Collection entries
============================================================

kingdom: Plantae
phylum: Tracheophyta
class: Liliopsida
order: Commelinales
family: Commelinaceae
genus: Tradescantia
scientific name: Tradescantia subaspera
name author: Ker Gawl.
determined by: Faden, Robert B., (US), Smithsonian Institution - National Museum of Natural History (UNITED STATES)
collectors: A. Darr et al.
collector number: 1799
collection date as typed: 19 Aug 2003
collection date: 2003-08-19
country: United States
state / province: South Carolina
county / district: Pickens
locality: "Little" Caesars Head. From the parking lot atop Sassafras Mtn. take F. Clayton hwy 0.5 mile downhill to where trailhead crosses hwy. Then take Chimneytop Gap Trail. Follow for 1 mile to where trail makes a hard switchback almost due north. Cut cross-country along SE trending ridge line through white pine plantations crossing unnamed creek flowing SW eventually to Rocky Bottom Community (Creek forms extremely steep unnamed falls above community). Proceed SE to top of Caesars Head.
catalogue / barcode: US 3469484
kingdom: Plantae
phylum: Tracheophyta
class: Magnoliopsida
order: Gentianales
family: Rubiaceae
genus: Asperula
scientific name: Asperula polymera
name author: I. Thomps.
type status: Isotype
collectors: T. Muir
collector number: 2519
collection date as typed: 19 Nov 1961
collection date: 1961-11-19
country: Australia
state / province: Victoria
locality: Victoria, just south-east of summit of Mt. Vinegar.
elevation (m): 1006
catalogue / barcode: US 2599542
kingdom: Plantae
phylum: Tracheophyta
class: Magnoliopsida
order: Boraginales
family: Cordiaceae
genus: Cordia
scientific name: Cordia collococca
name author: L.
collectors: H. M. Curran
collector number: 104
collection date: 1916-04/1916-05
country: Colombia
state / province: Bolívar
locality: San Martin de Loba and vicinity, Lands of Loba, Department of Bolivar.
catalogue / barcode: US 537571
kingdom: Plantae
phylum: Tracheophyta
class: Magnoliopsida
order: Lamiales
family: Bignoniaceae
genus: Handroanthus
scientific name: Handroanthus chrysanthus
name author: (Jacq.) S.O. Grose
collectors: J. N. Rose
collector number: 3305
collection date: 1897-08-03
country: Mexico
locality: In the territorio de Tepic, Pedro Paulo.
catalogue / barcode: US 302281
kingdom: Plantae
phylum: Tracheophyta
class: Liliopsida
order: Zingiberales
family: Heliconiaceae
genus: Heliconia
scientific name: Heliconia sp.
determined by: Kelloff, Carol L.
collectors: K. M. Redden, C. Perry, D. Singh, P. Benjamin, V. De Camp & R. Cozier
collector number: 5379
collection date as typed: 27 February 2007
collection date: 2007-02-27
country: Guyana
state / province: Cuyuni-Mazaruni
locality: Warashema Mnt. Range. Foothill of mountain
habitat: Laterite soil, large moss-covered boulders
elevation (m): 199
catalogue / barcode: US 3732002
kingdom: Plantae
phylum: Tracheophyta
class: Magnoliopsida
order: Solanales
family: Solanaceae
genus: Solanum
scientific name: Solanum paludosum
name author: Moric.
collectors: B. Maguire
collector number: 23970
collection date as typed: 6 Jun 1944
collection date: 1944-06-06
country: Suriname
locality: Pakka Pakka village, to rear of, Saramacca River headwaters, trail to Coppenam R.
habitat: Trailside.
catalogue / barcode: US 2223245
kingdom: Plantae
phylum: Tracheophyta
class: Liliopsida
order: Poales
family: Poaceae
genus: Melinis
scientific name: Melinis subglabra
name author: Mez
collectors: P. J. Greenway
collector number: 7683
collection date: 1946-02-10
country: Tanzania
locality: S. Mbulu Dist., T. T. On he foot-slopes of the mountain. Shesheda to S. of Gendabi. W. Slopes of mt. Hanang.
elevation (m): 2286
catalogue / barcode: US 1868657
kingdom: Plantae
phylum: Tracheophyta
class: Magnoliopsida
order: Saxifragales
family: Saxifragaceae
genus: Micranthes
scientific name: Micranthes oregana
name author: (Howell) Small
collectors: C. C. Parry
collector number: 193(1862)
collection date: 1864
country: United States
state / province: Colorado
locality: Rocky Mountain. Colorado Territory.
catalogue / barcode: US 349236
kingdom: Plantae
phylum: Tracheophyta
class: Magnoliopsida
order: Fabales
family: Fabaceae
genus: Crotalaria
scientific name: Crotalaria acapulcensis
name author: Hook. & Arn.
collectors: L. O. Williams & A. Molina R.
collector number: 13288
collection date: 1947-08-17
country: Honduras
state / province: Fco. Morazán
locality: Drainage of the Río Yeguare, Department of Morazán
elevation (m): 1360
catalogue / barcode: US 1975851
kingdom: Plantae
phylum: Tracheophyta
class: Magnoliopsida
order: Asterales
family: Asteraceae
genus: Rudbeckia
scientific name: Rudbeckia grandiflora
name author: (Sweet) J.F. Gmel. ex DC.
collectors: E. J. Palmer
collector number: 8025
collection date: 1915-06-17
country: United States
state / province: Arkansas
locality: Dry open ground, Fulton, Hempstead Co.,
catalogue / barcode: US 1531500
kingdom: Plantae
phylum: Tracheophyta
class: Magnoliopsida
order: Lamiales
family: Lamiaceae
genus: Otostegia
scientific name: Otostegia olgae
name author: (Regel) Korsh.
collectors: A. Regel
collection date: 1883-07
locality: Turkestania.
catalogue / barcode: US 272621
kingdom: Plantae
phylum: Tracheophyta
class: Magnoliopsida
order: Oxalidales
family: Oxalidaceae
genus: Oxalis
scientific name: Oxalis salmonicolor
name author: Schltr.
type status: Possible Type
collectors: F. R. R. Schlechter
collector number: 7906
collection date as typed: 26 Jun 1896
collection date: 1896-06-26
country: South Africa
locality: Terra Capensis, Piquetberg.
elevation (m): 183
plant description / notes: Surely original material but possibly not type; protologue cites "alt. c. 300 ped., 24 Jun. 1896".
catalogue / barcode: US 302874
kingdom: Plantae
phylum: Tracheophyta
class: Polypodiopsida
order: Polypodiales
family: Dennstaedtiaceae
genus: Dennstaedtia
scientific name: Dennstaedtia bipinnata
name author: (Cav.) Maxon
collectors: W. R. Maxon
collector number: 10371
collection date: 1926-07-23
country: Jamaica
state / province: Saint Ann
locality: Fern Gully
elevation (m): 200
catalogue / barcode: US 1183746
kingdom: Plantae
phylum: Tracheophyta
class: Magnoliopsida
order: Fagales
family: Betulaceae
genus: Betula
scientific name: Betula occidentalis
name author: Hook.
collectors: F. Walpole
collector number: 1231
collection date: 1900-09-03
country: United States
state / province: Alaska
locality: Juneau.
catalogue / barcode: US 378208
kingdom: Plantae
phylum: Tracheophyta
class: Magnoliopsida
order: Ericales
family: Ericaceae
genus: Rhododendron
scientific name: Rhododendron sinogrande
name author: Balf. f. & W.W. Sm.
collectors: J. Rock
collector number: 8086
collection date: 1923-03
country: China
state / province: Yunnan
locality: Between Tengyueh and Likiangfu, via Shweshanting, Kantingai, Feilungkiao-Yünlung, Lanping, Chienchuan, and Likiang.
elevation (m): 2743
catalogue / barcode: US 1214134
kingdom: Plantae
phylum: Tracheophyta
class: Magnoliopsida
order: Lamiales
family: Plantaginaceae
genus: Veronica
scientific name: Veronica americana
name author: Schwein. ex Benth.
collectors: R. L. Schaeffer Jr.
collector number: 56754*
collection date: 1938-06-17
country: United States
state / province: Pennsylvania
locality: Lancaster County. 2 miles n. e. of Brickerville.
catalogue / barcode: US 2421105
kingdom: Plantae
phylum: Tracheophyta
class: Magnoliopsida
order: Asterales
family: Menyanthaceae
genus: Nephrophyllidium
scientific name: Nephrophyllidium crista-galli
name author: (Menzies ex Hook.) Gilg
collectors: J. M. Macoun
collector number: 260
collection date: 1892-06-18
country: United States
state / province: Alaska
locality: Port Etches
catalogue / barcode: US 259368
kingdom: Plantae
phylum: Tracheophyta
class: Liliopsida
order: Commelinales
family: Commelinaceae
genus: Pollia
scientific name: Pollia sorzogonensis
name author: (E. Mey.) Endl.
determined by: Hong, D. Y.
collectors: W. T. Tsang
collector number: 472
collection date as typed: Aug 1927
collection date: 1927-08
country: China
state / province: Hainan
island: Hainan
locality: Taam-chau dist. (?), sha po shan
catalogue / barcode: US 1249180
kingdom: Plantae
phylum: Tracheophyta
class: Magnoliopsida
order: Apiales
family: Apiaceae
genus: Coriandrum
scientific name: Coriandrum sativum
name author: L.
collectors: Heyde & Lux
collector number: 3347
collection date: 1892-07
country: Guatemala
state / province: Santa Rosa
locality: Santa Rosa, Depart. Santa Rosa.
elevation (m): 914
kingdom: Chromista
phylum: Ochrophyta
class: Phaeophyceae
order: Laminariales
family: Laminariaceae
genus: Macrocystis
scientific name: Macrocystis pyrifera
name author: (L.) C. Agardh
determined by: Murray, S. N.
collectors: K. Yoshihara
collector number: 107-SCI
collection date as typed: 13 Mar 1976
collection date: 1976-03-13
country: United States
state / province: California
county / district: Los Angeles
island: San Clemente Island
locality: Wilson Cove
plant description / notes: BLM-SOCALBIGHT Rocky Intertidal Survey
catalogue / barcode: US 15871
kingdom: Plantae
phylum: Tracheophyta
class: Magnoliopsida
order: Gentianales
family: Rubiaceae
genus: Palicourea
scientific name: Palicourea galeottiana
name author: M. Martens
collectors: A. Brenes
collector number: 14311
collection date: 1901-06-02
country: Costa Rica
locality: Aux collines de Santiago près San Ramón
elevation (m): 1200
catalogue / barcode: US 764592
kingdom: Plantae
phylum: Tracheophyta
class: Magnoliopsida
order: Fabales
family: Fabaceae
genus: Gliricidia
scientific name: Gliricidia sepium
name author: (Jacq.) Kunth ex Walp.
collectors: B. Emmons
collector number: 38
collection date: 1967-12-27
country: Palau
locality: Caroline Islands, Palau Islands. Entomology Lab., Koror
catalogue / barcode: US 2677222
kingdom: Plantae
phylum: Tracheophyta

============================================================

- [EXERCISE PROMPT] Could you write out the lines from the one with "collectors: E. J. Palmer" up to and including the one with "family: Lamiaceae", substituting "site" for "locality" and keeping everything else the same?

- [SOLUTION FOR THIS EXERCISE]
collectors: E. J. Palmer
collector number: 8025
collection date: 1915-06-17
country: United States
state / province: Arkansas
site: Dry open ground, Fulton, Hempstead Co.,
catalogue / barcode: US 1531500
kingdom: Plantae
phylum: Tracheophyta
class: Magnoliopsida
order: Lamiales
family: Lamiaceae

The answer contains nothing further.